Bismarck, North Dakota, una giornata qualunque del 1961. Un sedicenne sta tornando da scuola insieme al suo compagno Gene. I due vengono distratti dal suono di una sirena. Un’ambulanza. Un’auto della polizia. Qualcuno si è suicidato dopo aver ammazzato un noto politico della zona, il suo nome è Raymond Stoddard: è il padre di Gene. Inizia come il più classico dei noir Sundown, yellow moon, il romanzo del 2007 che Larry Watson ha intitolato come un vecchio successo di Bob Dylan, arrivato in Italia in questi giorni con l’editore Mattioli 1885 e la traduzione di Nicola Manuppelli. Qual è il movente del delitto, e perché mr. Stoddard, subito dopo aver stroncato la vita del senatore Monty Burnham, ha deciso porre fine anche alla sua? L’intera trama del romanzo ruota intorno all’enigma irrisolto, ma questo clima di sospensione e di incertezza Watson lo adopera per spingere la storia in altre direzioni.
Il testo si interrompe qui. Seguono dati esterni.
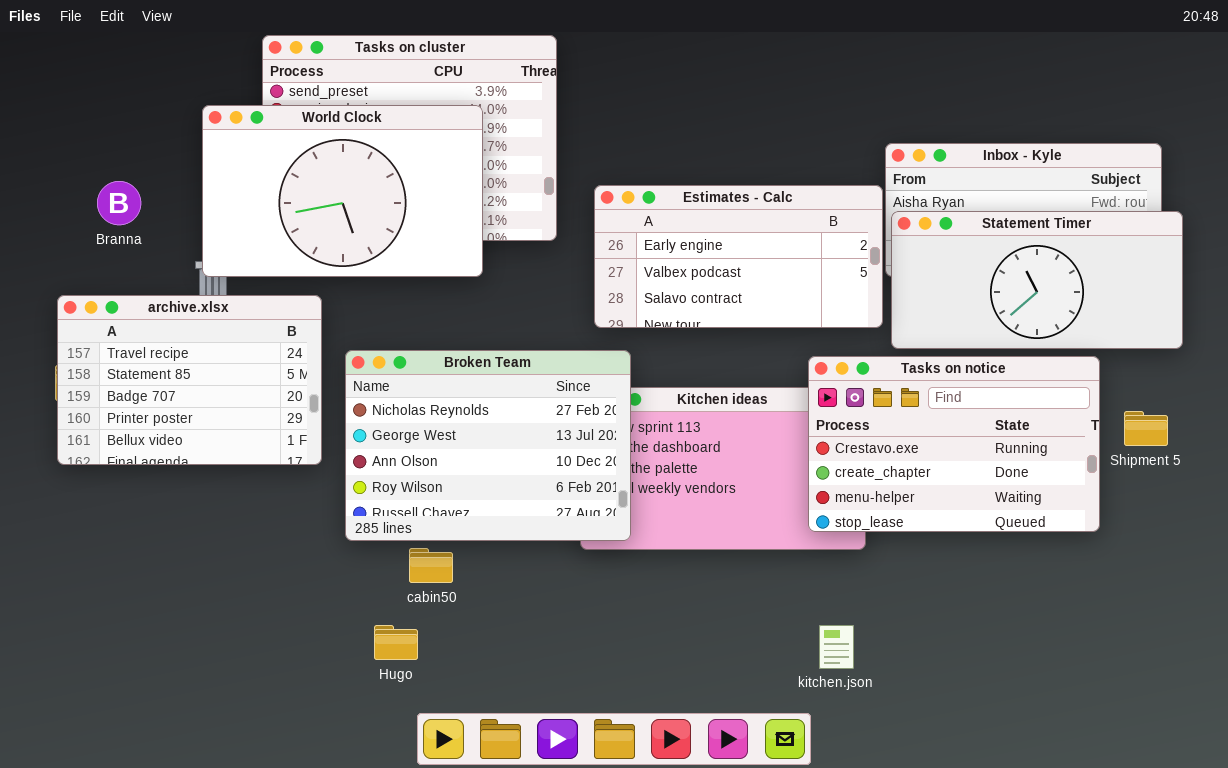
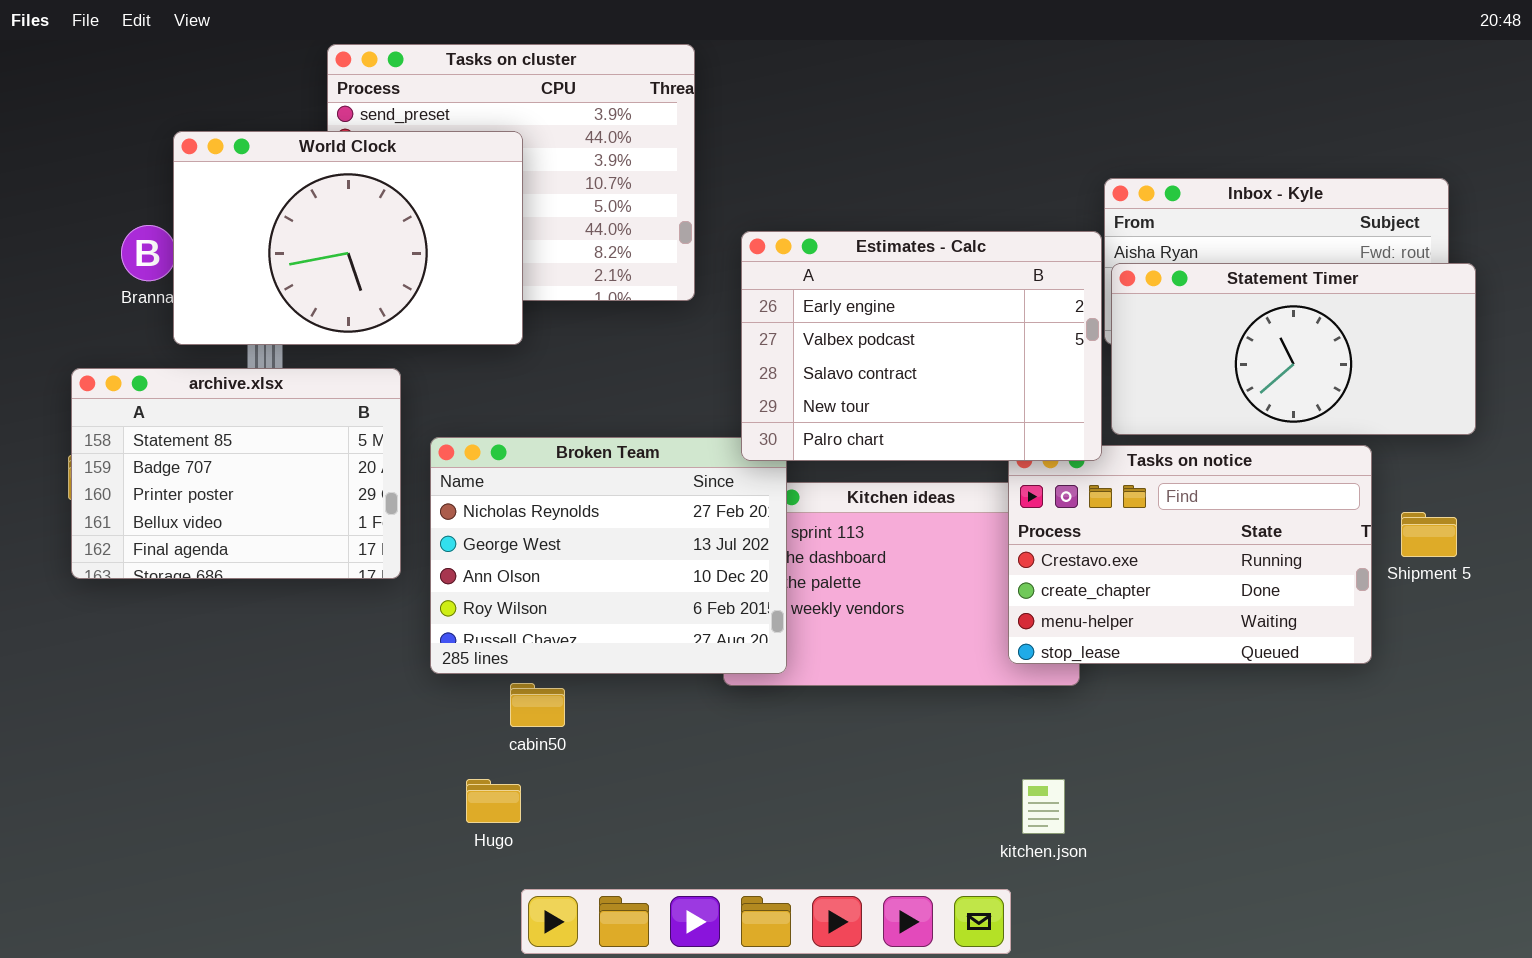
World Clock: [202,105,483,277] -> [173,131,523,345], moved
Estimates - Calc: [594,185,883,328] -> [741,231,1102,461], resized
archive.xlsx: [57,295,322,465] -> [71,368,401,579], scrolled down 1 row

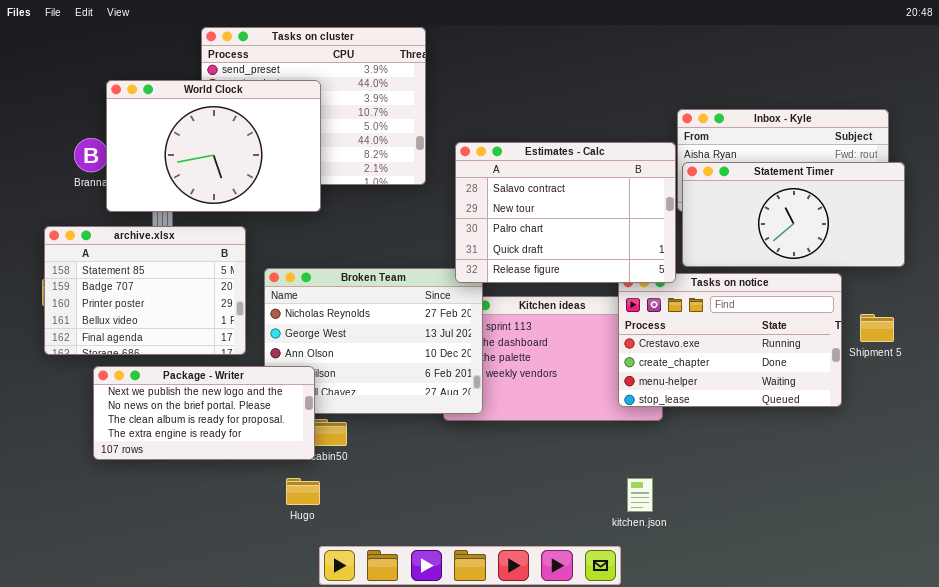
Estimates - Calc: [741,231,1102,461] -> [455,142,676,283], scrolled down 2 rows
Package - Writer: none -> [93,366,315,460], opened

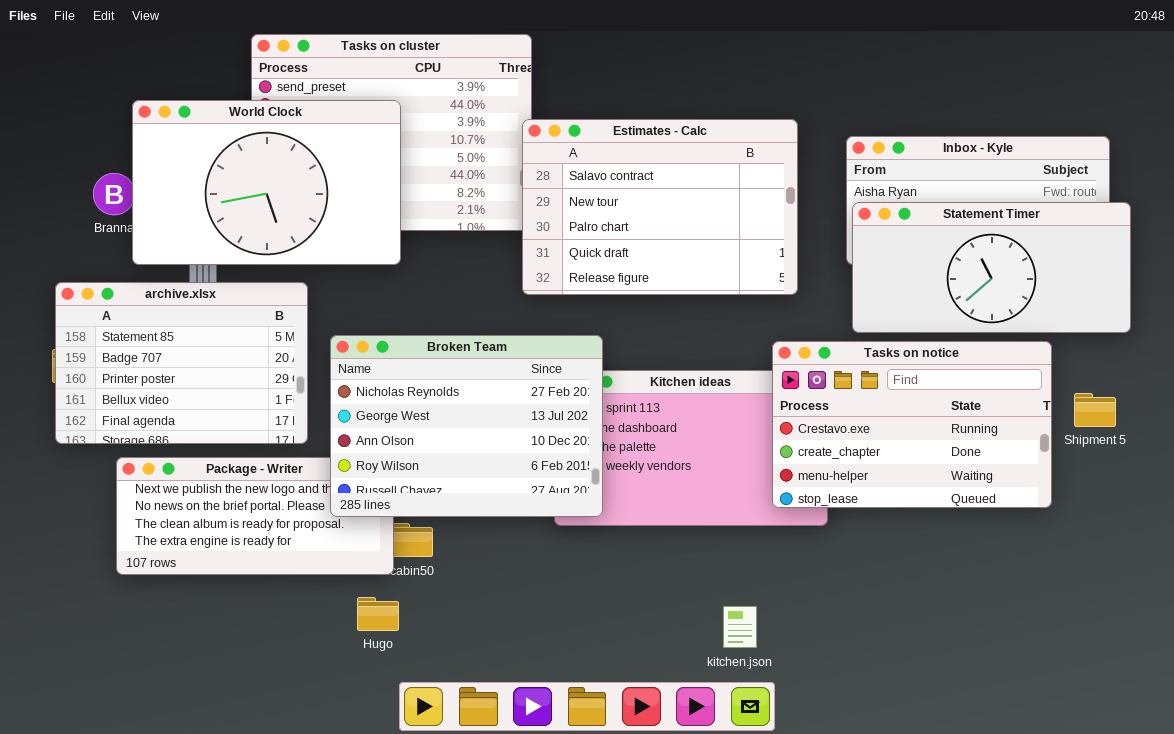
Estimates - Calc: [455,142,676,283] -> [522,119,798,295], moved
Broken Team: [264,268,483,414] -> [330,335,603,517], raised
kitchen.json: [627,478,653,512] -> [723,606,757,648], moved

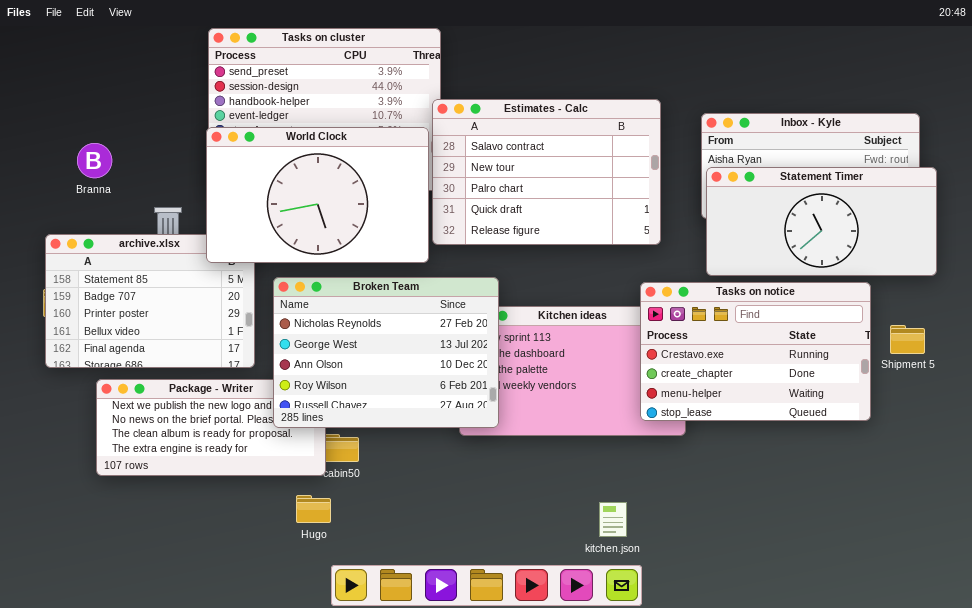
World Clock: [132,100,401,265] -> [206,127,429,263], moved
Lo studente senza nome oggi è uno scrittore affermato, e quella vicenda l’ha ricostruita a modo suo, scomponendola e trasformandola in fiction. Il doppio fondo zuckermaniano di Watson è il vero fulcro del romanzo, che dall’inizio alla fine scorre sul doppio filo della verità e della supposizione. Il vero e il falso si alternano anche nelle trame parallele a quella iniziale: l’amore conteso dai due amici per la seducente Marie Ryan; la nuova relazione della vedova di Raymond, Alma… Le ipotesi sulla tragedia di Keogh Street vengono vagliate e rielaborate ad alta voce nella fantasia del futuro scrittore, e la finzione diventa corsivo.

Cosa si nasconde dietro quel pomeriggio di un giorno da cani, uno squallido gioco di potere politico o una turbolenta vicenda di passioni? “La mia ipotesi non richiede molto altro oltre a ciò che sappiamo delle vite dei protagonisti, e alla consapevolezza che per portarci verso l’omicidio e l’autodistruzione nulla ha un potere simile a quello dell’amore”.  

Sundown, yellow moon è un romanzo sulla memoria e la sua dissimulazione, la storia di un’amicizia, di un apprendistato, di vita e di scrittura, la storia di un amore tradito. Se non avete letto nulla di Larry Watson, cominciate da Sundown, yellow moon, poi recuperate i superlativi Montana 1948 e Le vite di Edie Pritchard.